Les parties semblent sur le point de parvenir à un accord, mais plusieurs cycles de négociations précédents se sont soldés sans entente.

«Une attaque contre la liberté de presse»

Dans un communiqué dimanche, le Hamas a condamné l’ordre du gouvernement israélien, appelant les organisations internationales à prendre des mesures contre Israël.

L’Association de la presse étrangère en Israël a critiqué cette décision.

«Avec cette décision, Israël rejoint un club douteux de gouvernements autoritaires souhaitant interdire la station, a-t-elle soutenu. C’est un jour sombre pour les médias.»

Omar Shakir, directeur de Human Rights Watch pour Israël et la Palestine, a critiqué l’ordre israélien comme «une attaque contre la liberté de la presse».

«Plutôt que d’essayer de faire taire les reportages sur ses atrocités à Gaza, le gouvernement israélien devrait cesser de les commettre», a-t-il ajouté.

Peu de temps après la décision du gouvernement, les membres du cabinet du Parti de l’unité nationale ont critiqué le moment choisi, affirmant que cela «pourrait saboter les efforts visant à finaliser les négociations et découle de considérations politiques». Le parti a déclaré qu’en général, il soutenait la décision.

Israël entretient depuis longtemps des relations difficiles avec Al-Jazira, l’accusant de partialité.

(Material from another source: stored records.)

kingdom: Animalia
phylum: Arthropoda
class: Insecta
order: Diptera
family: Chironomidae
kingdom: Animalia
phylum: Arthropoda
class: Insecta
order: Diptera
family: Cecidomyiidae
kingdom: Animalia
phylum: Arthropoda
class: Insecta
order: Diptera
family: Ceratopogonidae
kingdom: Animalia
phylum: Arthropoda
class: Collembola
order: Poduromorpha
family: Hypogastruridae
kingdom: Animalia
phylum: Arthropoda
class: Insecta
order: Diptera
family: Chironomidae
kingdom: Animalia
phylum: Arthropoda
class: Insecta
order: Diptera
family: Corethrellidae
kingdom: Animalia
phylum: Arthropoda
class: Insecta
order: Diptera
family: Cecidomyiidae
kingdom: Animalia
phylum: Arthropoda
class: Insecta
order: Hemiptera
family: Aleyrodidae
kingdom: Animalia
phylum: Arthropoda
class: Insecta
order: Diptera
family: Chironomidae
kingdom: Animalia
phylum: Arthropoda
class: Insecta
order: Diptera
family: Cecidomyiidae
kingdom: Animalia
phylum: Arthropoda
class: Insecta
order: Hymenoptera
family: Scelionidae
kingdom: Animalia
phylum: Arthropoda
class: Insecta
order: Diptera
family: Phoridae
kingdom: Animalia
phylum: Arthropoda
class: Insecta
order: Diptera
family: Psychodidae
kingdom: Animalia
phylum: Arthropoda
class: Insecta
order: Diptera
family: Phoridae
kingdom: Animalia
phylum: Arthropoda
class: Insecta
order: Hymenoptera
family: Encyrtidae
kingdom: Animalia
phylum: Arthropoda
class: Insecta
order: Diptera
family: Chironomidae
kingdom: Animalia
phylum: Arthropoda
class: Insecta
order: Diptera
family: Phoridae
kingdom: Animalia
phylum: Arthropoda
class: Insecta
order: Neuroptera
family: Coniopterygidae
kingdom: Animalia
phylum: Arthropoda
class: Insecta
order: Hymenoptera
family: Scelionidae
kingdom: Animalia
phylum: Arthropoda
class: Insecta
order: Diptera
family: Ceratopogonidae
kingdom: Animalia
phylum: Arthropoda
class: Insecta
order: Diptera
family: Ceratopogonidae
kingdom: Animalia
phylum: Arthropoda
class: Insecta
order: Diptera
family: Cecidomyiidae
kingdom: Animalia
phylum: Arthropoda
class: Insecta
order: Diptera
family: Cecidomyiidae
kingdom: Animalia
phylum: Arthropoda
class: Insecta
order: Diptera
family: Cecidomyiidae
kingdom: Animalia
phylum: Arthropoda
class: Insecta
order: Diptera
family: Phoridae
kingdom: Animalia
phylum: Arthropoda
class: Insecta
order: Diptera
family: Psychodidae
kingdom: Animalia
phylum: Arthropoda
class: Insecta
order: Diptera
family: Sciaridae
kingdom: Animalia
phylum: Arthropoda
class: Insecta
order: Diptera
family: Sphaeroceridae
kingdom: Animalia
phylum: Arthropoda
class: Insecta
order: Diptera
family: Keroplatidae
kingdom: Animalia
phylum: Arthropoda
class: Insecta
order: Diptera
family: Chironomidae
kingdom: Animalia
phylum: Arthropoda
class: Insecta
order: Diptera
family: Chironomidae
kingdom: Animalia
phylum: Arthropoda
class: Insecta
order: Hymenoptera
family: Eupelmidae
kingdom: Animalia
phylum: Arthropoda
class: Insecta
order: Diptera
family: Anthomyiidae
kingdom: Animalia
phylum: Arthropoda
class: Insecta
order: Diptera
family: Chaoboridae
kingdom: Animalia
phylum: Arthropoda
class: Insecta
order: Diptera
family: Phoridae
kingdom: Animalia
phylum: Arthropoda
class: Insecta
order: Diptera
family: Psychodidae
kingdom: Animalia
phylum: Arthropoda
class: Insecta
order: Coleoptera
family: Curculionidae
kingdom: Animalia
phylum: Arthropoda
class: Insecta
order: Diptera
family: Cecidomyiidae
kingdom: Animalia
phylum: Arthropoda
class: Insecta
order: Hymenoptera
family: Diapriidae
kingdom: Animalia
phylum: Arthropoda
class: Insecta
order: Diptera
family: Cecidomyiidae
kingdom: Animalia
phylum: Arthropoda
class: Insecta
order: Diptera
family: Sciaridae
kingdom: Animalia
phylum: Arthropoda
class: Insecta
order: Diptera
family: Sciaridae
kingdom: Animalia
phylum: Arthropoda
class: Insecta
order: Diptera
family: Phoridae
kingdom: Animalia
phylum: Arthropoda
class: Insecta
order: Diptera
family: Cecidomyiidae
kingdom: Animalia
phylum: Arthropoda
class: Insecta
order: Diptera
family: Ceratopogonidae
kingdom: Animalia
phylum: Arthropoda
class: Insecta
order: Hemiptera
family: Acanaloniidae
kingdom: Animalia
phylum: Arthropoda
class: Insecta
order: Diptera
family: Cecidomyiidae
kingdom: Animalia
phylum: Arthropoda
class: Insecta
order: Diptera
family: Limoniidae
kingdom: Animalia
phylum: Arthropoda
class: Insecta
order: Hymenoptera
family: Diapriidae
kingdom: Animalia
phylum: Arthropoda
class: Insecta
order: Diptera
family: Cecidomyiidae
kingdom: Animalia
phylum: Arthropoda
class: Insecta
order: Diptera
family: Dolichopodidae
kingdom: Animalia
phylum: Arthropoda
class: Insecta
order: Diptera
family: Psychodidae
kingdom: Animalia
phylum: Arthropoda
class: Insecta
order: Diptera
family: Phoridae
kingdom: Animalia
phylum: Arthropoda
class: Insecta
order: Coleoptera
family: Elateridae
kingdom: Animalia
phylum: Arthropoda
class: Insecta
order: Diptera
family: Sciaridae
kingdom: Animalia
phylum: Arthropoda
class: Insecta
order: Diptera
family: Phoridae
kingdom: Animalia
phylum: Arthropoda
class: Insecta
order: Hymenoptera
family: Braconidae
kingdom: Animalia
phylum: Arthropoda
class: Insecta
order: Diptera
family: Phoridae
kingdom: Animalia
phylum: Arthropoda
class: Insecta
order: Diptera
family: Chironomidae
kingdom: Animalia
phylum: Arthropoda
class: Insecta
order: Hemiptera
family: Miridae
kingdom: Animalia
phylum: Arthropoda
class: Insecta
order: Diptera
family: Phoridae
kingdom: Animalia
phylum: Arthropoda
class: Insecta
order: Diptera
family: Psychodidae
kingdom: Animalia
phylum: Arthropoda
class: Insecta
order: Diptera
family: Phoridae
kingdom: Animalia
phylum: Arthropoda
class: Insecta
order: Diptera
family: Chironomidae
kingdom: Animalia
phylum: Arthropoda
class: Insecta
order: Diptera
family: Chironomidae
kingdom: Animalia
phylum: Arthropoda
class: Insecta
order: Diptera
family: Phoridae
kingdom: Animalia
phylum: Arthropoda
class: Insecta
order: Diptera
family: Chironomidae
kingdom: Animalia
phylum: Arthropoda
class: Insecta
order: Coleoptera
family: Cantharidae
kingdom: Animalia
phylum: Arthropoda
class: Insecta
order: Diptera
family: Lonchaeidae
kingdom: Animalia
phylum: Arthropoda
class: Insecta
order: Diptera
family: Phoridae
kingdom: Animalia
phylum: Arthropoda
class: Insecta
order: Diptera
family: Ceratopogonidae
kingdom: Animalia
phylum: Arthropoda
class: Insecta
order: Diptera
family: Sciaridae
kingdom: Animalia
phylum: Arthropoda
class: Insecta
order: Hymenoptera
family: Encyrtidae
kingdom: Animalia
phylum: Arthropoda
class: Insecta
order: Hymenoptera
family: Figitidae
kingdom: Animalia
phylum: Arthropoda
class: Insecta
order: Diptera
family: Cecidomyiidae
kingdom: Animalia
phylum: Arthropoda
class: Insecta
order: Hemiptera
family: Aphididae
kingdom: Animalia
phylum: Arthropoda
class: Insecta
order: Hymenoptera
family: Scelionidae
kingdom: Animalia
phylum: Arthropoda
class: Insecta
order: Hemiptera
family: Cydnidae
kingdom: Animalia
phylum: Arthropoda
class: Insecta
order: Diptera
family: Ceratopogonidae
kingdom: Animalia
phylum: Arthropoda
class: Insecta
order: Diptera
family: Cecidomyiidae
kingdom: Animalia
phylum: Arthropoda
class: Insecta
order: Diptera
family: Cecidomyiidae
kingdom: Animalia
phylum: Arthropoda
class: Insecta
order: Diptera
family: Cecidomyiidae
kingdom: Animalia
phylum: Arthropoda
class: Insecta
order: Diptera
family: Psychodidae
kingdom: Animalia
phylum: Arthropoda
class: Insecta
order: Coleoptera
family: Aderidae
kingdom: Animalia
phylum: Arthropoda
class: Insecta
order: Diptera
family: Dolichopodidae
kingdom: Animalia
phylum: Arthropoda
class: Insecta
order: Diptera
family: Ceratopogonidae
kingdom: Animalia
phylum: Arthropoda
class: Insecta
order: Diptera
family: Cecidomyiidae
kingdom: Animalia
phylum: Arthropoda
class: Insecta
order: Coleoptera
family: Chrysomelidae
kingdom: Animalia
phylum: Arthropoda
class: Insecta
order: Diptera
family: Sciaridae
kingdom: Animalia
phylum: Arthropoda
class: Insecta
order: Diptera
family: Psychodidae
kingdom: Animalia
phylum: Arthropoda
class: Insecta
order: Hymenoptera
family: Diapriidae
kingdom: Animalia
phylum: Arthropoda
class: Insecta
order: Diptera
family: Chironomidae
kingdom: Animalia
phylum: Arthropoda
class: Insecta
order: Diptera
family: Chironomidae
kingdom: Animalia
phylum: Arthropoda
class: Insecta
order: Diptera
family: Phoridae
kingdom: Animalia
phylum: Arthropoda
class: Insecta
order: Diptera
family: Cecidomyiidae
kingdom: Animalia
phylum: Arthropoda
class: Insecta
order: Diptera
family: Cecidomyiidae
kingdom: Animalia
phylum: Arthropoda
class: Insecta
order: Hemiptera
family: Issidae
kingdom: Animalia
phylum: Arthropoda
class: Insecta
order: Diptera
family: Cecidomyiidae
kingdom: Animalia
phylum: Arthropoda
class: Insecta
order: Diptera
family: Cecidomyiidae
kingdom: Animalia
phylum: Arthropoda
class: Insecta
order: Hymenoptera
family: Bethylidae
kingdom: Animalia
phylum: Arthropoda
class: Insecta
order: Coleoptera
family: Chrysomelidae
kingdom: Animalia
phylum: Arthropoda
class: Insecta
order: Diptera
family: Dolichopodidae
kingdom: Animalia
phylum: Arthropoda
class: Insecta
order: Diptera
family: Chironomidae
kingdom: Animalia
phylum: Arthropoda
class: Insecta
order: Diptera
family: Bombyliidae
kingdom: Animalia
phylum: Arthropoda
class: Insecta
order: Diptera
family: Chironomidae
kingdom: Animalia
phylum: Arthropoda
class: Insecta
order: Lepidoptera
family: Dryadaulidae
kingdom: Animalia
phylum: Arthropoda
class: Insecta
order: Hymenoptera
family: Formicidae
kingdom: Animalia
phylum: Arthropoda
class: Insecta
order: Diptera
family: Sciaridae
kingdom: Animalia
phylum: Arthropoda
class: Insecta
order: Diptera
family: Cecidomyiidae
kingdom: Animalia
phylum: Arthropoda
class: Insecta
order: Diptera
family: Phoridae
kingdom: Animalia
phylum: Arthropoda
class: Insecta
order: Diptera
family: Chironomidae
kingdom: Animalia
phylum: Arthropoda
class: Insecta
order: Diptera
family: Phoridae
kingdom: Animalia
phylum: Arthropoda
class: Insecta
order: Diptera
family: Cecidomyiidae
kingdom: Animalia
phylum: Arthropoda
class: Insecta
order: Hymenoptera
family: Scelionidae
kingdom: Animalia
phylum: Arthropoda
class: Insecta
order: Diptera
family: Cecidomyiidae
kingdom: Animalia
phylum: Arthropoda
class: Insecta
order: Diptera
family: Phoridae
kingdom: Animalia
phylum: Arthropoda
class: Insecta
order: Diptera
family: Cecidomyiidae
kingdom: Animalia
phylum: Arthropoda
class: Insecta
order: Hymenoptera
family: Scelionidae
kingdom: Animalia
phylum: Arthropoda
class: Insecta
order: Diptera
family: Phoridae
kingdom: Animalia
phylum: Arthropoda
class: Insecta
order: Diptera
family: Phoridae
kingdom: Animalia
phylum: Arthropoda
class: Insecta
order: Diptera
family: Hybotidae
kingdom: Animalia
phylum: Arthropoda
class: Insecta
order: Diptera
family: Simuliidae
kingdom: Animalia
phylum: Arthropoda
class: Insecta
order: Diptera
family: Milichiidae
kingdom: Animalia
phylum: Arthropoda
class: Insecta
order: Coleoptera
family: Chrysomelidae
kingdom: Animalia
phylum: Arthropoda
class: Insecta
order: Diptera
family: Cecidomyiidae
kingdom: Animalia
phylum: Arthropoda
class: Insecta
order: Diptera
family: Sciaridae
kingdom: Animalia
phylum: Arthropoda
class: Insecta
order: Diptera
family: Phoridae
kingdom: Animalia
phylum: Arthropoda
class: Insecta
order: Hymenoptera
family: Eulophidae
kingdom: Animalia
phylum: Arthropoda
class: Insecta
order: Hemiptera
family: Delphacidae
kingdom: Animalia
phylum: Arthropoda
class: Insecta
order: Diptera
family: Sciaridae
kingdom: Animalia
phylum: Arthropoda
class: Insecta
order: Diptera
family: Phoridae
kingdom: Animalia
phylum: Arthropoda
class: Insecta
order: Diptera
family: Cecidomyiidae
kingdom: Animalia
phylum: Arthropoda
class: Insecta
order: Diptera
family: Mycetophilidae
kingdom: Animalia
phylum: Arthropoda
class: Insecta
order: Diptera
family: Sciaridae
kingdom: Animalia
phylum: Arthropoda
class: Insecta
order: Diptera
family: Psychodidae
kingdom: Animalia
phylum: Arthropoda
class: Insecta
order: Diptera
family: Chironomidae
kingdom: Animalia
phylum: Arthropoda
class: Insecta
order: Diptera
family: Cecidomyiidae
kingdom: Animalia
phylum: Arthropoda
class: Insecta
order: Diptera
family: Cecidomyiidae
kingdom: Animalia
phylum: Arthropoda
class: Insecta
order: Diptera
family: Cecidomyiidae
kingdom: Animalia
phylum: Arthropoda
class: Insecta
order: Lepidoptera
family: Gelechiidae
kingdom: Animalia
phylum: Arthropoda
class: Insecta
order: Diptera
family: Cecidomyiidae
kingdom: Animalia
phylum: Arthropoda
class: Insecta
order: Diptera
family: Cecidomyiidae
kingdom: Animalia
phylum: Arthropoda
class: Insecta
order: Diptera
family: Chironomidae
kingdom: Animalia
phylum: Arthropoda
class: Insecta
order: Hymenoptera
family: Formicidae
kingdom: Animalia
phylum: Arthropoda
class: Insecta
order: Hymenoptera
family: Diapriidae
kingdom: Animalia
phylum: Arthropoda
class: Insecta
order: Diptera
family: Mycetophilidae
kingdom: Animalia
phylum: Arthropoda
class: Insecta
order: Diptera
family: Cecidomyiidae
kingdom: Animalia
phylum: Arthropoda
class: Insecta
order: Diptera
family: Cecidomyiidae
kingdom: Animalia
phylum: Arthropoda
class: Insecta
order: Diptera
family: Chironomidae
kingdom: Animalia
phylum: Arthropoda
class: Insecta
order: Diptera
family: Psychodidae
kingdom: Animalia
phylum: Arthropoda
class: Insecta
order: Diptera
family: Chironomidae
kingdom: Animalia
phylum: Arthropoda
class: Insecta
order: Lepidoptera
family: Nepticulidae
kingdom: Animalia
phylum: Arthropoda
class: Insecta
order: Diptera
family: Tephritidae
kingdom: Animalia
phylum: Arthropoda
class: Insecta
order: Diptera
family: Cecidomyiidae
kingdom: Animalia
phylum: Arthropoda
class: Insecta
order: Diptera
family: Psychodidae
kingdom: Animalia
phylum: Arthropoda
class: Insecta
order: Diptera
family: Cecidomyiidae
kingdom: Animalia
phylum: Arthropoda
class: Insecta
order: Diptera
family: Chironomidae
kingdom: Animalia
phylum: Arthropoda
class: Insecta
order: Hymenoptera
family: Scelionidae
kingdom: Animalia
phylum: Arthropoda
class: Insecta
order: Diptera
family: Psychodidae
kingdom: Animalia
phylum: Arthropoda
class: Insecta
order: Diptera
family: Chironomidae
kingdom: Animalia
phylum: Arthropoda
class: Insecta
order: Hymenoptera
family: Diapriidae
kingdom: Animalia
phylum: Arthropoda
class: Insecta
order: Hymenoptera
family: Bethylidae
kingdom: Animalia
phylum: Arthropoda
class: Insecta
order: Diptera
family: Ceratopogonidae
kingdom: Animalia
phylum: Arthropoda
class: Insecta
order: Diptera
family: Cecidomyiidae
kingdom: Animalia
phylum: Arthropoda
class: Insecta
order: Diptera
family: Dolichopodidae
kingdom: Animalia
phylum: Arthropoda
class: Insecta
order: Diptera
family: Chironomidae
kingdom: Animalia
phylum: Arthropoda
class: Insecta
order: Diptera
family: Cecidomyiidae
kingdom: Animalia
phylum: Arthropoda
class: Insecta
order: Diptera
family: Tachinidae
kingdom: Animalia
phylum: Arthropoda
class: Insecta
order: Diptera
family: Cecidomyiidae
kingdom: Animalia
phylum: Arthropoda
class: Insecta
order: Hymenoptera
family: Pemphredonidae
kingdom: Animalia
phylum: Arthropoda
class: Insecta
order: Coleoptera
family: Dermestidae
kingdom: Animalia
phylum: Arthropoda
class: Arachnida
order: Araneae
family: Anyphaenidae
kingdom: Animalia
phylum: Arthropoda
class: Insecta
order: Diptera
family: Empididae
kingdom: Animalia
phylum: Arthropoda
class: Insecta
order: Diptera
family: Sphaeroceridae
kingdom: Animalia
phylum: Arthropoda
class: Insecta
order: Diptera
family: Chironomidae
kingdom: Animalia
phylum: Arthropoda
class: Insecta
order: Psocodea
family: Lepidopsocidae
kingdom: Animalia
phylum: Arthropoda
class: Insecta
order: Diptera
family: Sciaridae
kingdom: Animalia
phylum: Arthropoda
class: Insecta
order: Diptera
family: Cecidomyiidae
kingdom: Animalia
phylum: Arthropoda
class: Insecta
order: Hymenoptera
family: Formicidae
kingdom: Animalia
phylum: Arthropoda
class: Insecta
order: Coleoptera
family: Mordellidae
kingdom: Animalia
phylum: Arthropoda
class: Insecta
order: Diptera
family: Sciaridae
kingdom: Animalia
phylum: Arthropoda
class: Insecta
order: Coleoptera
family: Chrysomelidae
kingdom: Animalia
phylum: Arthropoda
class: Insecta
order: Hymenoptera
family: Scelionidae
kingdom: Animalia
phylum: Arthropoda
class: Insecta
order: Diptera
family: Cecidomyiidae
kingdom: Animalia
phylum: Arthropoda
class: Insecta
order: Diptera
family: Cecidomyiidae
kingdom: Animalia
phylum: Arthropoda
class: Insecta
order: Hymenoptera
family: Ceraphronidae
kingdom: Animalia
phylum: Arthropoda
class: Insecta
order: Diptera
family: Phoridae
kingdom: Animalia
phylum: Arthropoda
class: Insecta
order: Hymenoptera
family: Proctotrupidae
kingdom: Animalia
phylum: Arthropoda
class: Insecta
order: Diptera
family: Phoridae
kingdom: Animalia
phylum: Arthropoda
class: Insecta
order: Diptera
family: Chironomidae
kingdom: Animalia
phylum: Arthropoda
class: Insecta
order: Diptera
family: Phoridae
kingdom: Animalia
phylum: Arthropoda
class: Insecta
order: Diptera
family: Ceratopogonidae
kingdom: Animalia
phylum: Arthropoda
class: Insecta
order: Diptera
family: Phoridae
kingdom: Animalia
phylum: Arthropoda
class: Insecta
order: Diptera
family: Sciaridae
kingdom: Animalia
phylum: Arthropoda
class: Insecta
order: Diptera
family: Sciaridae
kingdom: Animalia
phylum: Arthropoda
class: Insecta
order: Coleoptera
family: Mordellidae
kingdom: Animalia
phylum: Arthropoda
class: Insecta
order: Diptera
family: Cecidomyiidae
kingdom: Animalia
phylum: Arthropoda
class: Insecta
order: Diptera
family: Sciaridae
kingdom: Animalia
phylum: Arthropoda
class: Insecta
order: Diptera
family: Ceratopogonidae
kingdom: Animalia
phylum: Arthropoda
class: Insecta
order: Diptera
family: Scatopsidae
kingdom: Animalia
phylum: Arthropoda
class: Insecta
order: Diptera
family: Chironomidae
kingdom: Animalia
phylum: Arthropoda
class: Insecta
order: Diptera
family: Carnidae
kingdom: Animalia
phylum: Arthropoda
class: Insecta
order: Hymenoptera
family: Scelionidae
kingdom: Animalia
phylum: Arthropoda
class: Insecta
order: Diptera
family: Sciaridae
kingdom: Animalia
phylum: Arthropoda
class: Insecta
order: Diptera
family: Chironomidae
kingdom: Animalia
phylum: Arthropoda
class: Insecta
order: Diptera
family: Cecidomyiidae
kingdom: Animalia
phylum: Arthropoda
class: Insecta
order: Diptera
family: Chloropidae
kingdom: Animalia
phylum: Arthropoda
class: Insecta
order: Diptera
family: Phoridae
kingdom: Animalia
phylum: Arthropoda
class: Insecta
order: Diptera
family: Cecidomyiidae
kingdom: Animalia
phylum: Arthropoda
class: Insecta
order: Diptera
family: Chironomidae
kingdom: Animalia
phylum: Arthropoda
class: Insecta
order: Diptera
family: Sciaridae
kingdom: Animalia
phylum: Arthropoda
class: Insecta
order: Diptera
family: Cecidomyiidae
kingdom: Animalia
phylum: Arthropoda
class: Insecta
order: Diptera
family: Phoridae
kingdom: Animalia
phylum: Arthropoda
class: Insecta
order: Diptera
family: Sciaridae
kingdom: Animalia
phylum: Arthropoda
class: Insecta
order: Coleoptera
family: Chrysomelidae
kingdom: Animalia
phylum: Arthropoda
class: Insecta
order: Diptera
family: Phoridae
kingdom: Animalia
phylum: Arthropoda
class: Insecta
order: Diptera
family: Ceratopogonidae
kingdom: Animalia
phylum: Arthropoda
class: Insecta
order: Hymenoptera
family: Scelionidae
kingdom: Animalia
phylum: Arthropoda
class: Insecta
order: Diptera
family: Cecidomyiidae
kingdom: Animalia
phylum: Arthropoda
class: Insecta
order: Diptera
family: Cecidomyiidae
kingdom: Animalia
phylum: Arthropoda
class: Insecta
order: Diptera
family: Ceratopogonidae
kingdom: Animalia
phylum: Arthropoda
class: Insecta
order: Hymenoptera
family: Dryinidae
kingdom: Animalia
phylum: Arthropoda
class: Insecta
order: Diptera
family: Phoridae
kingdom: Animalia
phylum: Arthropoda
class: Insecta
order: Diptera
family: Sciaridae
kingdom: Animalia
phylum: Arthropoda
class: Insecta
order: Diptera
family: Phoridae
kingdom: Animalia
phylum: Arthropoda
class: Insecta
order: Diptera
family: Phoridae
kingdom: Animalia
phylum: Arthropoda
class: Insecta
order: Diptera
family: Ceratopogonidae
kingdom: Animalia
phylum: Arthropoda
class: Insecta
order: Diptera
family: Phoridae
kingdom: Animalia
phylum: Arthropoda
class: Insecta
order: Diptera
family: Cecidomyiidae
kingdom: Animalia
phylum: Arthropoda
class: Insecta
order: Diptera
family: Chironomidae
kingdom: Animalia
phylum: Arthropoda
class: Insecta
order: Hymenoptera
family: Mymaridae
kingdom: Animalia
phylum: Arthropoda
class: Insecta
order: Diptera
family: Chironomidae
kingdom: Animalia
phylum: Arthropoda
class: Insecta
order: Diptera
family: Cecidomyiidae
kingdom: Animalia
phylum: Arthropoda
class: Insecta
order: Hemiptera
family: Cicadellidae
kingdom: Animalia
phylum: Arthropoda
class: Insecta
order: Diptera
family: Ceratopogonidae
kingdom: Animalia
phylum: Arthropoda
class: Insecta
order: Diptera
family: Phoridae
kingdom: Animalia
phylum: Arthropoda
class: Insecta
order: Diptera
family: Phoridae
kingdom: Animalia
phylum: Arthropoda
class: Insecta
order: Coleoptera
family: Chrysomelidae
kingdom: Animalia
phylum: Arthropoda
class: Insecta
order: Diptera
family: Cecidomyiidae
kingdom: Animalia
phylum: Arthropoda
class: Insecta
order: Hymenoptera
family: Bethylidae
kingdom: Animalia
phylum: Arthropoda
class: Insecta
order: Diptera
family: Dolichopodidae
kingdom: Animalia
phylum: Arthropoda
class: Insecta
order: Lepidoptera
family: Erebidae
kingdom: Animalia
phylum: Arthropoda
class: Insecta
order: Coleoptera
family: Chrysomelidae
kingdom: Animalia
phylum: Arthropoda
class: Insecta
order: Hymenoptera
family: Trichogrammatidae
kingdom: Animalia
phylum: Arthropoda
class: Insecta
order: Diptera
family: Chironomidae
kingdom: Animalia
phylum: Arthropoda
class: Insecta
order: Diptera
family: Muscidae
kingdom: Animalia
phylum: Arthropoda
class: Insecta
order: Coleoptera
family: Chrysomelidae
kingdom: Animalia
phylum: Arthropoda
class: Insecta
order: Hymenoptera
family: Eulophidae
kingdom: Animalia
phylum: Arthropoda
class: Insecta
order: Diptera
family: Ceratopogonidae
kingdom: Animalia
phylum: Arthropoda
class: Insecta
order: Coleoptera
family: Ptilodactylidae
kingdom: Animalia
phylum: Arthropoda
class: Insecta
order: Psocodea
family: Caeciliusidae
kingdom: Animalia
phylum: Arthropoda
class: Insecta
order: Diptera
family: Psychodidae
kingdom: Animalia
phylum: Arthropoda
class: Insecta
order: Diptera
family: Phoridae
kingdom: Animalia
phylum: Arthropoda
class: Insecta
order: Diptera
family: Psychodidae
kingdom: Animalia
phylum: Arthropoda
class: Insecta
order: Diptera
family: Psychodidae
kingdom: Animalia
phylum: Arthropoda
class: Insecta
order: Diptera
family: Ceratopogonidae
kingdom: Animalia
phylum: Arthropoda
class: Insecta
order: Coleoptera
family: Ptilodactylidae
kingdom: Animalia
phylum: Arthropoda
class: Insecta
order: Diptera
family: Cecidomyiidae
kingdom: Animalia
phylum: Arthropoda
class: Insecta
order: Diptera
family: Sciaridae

Les relations se sont considérablement dégradées il y a près de deux ans lorsque la correspondante d’Al-Jazira Shireen Abu Akleh a été tuée lors d’un raid militaire israélien en Cisjordanie occupée.

Ces relations se sont encore détériorées après le déclenchement de la guerre entre Israël et le Hamas le 7 octobre, lorsque le groupe militant a mené une attaque transfrontalière dans le sud d’Israël qui a tué 1200 personnes et qui en a pris 250 autres en otages.

En décembre, une frappe israélienne a tué un caméraman d’Al-Jazira alors qu’il couvrait la guerre dans le sud de Gaza. Le chef du bureau de la chaîne à Gaza, Wael Dahdouh, a été blessé dans la même attaque.

Al-Jazira au milieu d’autres conflits

Al-Jazira est l’un des rares médias internationaux à rester à Gaza tout au long de la guerre, diffusant des scènes sanglantes de frappes aériennes et d’hôpitaux surpeuplés et accusant Israël de massacres.

Les critiques à l’encontre de la chaîne ne sont pourtant pas nouvelles. Le gouvernement américain a pointé du doigt la chaîne pendant l’occupation américaine de l’Irak après son invasion en 2003 qui a renversé le dictateur Saddam Hussein, et pour avoir diffusé des vidéos du défunt chef d’Al-Qaïda, Oussama ben Laden.

Al-Jazira a été fermé ou bloqué par d’autres gouvernements du Moyen-Orient. En 2013, notamment, les autorités égyptiennes ont perquisitionné un hôtel de luxe utilisé par Al-Jazira comme base opérationnelle après la prise de pouvoir militaire qui a suivi les manifestations massives contre le président Mohammed Morsi.